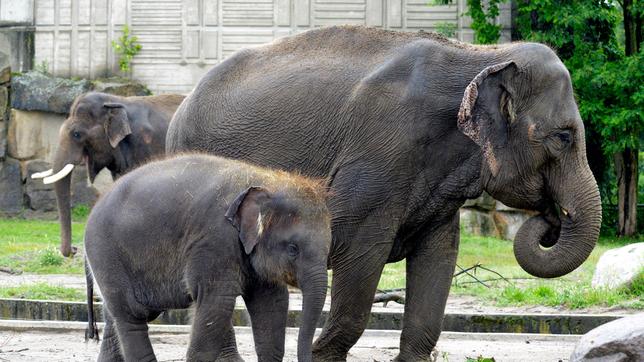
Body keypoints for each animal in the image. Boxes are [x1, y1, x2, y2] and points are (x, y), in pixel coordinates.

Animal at [85, 154, 332, 360]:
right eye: (293, 248)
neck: (265, 180)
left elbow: (272, 305)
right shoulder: (213, 241)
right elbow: (217, 304)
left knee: (113, 320)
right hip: (106, 253)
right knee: (131, 316)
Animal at [165, 26, 600, 362]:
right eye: (563, 137)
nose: (550, 219)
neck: (482, 54)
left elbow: (438, 258)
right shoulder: (379, 155)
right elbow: (360, 250)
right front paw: (321, 354)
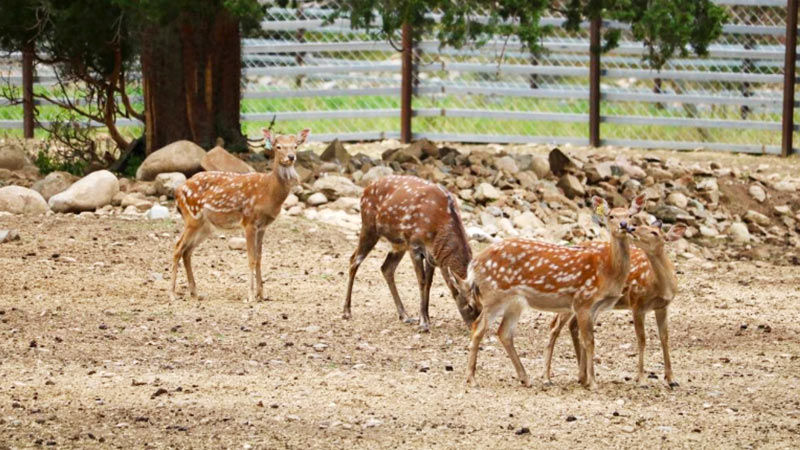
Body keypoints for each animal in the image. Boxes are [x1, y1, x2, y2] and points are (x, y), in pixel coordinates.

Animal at [169, 127, 310, 302]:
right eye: (278, 147)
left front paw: (261, 294)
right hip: (192, 217)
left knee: (187, 251)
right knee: (177, 247)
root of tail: (177, 192)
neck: (268, 192)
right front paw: (250, 296)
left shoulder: (263, 226)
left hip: (205, 227)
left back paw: (195, 292)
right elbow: (251, 258)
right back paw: (172, 294)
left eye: (295, 146)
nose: (291, 157)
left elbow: (259, 258)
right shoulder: (249, 221)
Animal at [342, 174, 478, 332]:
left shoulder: (432, 256)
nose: (476, 327)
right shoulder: (415, 245)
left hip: (399, 243)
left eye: (483, 304)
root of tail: (365, 189)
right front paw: (423, 323)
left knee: (386, 267)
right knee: (354, 260)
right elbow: (422, 281)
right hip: (369, 226)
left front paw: (426, 318)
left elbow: (429, 283)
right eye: (470, 305)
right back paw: (346, 312)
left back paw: (405, 315)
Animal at [450, 195, 644, 388]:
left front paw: (587, 379)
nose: (624, 225)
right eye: (611, 216)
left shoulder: (595, 307)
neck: (607, 271)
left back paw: (525, 378)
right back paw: (472, 378)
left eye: (630, 215)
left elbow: (586, 340)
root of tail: (473, 265)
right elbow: (589, 341)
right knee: (478, 327)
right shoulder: (583, 300)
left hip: (514, 301)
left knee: (504, 332)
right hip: (494, 296)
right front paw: (593, 383)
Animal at [544, 218, 688, 386]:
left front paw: (672, 379)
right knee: (555, 326)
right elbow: (642, 339)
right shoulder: (637, 302)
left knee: (573, 326)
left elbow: (664, 338)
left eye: (654, 232)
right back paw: (547, 377)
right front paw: (641, 380)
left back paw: (582, 375)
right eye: (640, 225)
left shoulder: (663, 306)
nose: (631, 228)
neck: (660, 285)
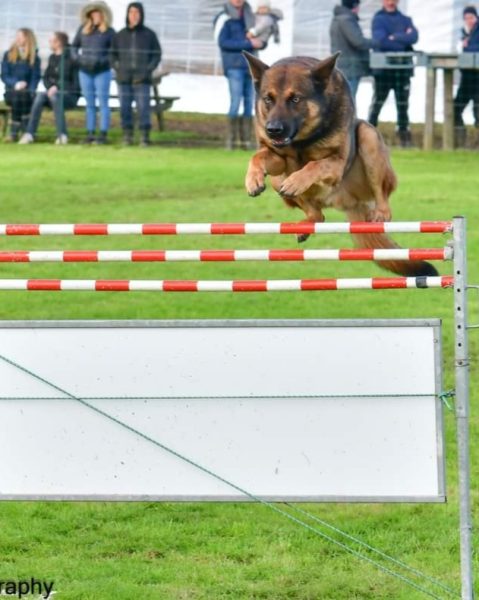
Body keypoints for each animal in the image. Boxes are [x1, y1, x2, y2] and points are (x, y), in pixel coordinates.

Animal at [244, 51, 438, 276]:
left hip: (368, 137)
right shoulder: (277, 158)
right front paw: (253, 180)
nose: (273, 130)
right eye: (268, 99)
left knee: (382, 197)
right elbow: (257, 157)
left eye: (295, 99)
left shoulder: (336, 165)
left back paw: (380, 213)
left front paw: (297, 181)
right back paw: (305, 224)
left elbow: (314, 165)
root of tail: (348, 202)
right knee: (318, 215)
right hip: (278, 181)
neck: (303, 141)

How to complete this task
In the records above, find the line with "left hip: (205, 227)" and copy from it through the last line exactly, without the pictures.

Solution to this task
left hip: (205, 227)
left back paw: (195, 292)
right elbow: (251, 258)
right back paw: (172, 294)
left eye: (295, 146)
nose: (291, 157)
left elbow: (259, 258)
right shoulder: (249, 221)
Animal at [342, 174, 478, 332]:
left shoulder: (432, 256)
nose: (476, 327)
right shoulder: (415, 245)
left hip: (399, 243)
left eye: (483, 304)
root of tail: (365, 189)
right front paw: (423, 323)
left knee: (386, 267)
right knee: (354, 260)
right elbow: (422, 281)
right hip: (369, 226)
left front paw: (426, 318)
left elbow: (429, 283)
right eye: (470, 305)
right back paw: (346, 312)
left back paw: (405, 315)
Animal at [450, 195, 644, 388]:
left front paw: (587, 379)
nose: (624, 225)
right eye: (611, 216)
left shoulder: (595, 307)
neck: (607, 271)
left back paw: (525, 378)
right back paw: (472, 378)
left eye: (630, 215)
left elbow: (586, 340)
root of tail: (473, 265)
right elbow: (589, 341)
right knee: (478, 327)
right shoulder: (583, 300)
left hip: (514, 301)
left knee: (504, 332)
right hip: (494, 296)
right front paw: (593, 383)
Animal at [544, 218, 688, 386]:
left front paw: (672, 379)
right knee: (555, 326)
right elbow: (642, 339)
right shoulder: (637, 302)
left knee: (573, 326)
left elbow: (664, 338)
left eye: (654, 232)
right back paw: (547, 377)
right front paw: (641, 380)
left back paw: (582, 375)
right eye: (640, 225)
left shoulder: (663, 306)
nose: (631, 228)
neck: (660, 285)
Body keypoints for each animal in the image. Boxes are [x1, y1, x2, y2] and points are (x, y), in pixel coordinates.

Animal at [244, 51, 438, 276]:
left hip: (368, 137)
right shoulder: (277, 158)
right front paw: (253, 180)
nose: (273, 130)
right eye: (268, 99)
left knee: (382, 197)
right elbow: (257, 157)
left eye: (295, 99)
left shoulder: (336, 165)
left back paw: (380, 213)
left front paw: (297, 181)
right back paw: (305, 224)
left elbow: (314, 165)
root of tail: (348, 202)
right knee: (318, 215)
right hip: (278, 181)
neck: (303, 141)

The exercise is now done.